What to Expect — Types of Problems
You will rarely be asked to implement a raw sorting algorithm like quicksort from scratch. Instead, DoorDash focuses on applied problems where sorting is a key enabling step. Expect these categories:
- Interval Scheduling & Merging: Core to scheduling driver shifts or batching delivery windows. Problems often involve sorting intervals by start or end time to find overlaps, merge ranges, or check for conflicts.
- Top-K / K-th Element: Prioritizing the "best" orders, drivers, or routes. This can involve finding the K closest drivers, the K most profitable orders, or the K most frequent menu items. Sorting or a heap-based approach is typical.
- Custom Sorting with Comparators: Sorting objects (e.g., orders, locations) by complex, business-specific rules.

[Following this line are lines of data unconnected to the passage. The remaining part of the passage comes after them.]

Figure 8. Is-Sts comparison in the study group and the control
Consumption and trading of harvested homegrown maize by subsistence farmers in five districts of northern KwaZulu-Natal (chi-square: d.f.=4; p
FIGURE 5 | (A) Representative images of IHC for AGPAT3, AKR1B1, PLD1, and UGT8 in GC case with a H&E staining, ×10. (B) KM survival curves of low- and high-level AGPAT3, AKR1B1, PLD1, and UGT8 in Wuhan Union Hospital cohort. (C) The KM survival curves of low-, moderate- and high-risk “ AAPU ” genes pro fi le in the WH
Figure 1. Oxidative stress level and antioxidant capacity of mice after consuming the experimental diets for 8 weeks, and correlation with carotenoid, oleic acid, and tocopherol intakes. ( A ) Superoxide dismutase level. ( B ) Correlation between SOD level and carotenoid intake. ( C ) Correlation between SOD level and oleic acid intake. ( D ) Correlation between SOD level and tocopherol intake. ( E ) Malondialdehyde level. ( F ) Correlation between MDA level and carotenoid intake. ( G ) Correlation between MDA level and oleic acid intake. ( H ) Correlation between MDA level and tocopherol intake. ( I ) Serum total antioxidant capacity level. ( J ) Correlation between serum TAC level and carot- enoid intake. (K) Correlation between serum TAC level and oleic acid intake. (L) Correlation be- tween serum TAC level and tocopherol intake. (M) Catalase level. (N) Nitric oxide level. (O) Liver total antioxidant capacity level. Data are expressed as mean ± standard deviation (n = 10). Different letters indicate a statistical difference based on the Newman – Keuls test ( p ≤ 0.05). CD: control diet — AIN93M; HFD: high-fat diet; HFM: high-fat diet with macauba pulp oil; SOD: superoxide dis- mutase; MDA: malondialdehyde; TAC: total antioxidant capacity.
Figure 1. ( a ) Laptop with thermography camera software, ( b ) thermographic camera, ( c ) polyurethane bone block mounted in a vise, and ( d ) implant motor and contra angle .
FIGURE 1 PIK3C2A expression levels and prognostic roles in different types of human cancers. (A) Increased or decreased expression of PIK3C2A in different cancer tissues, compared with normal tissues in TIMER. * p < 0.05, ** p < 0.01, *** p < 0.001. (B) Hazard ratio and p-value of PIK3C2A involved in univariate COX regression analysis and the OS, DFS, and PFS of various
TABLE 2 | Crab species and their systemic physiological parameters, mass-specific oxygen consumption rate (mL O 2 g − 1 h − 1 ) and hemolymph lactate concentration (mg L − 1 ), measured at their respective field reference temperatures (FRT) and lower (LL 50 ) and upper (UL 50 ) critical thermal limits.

You might sort delivery points by distance from a hub, then by order value, requiring a custom comparator function.
- Greedy Problems with Sorting: Many optimization problems require sorting the input first to enable a greedy solution, such as assigning the minimum number of drivers to cover all deliveries.
How to Prepare — Study Tips with One Code Example
Focus on the patterns, not the algorithms. Master writing clean comparator logic and recognizing when sorting transforms a problem. Practice problems that combine sorting with other techniques like two pointers or greedy algorithms.
A fundamental pattern is sorting intervals. The standard approach is to sort by the start time, then iterate to merge overlapping intervals or find gaps.
def merge_intervals(intervals):
if not intervals:
return []
# Sort by start time
intervals.sort(key=lambda x: x[0])
merged = [intervals[0]]
for current_start, current_end in intervals[1:]:
last_start, last_end = merged[-1]
# If intervals overlap, merge them
if current_start <= last_end:
merged[-1] = [last_start, max(last_end, current_end)]
else:
merged.append([current_start, current_end])
return merged
Recommended Practice Order
Build your competency in this logical sequence:
- Fundamentals: Master writing custom sort comparators in your language.
- Core Patterns: Practice interval merging and Top-K problems until they are automatic.
- Greedy Combinations: Solve problems where sorting enables a simple greedy pass.
- DoorDash Context: Apply these patterns to problems involving locations, schedules, and priorities to simulate the interview.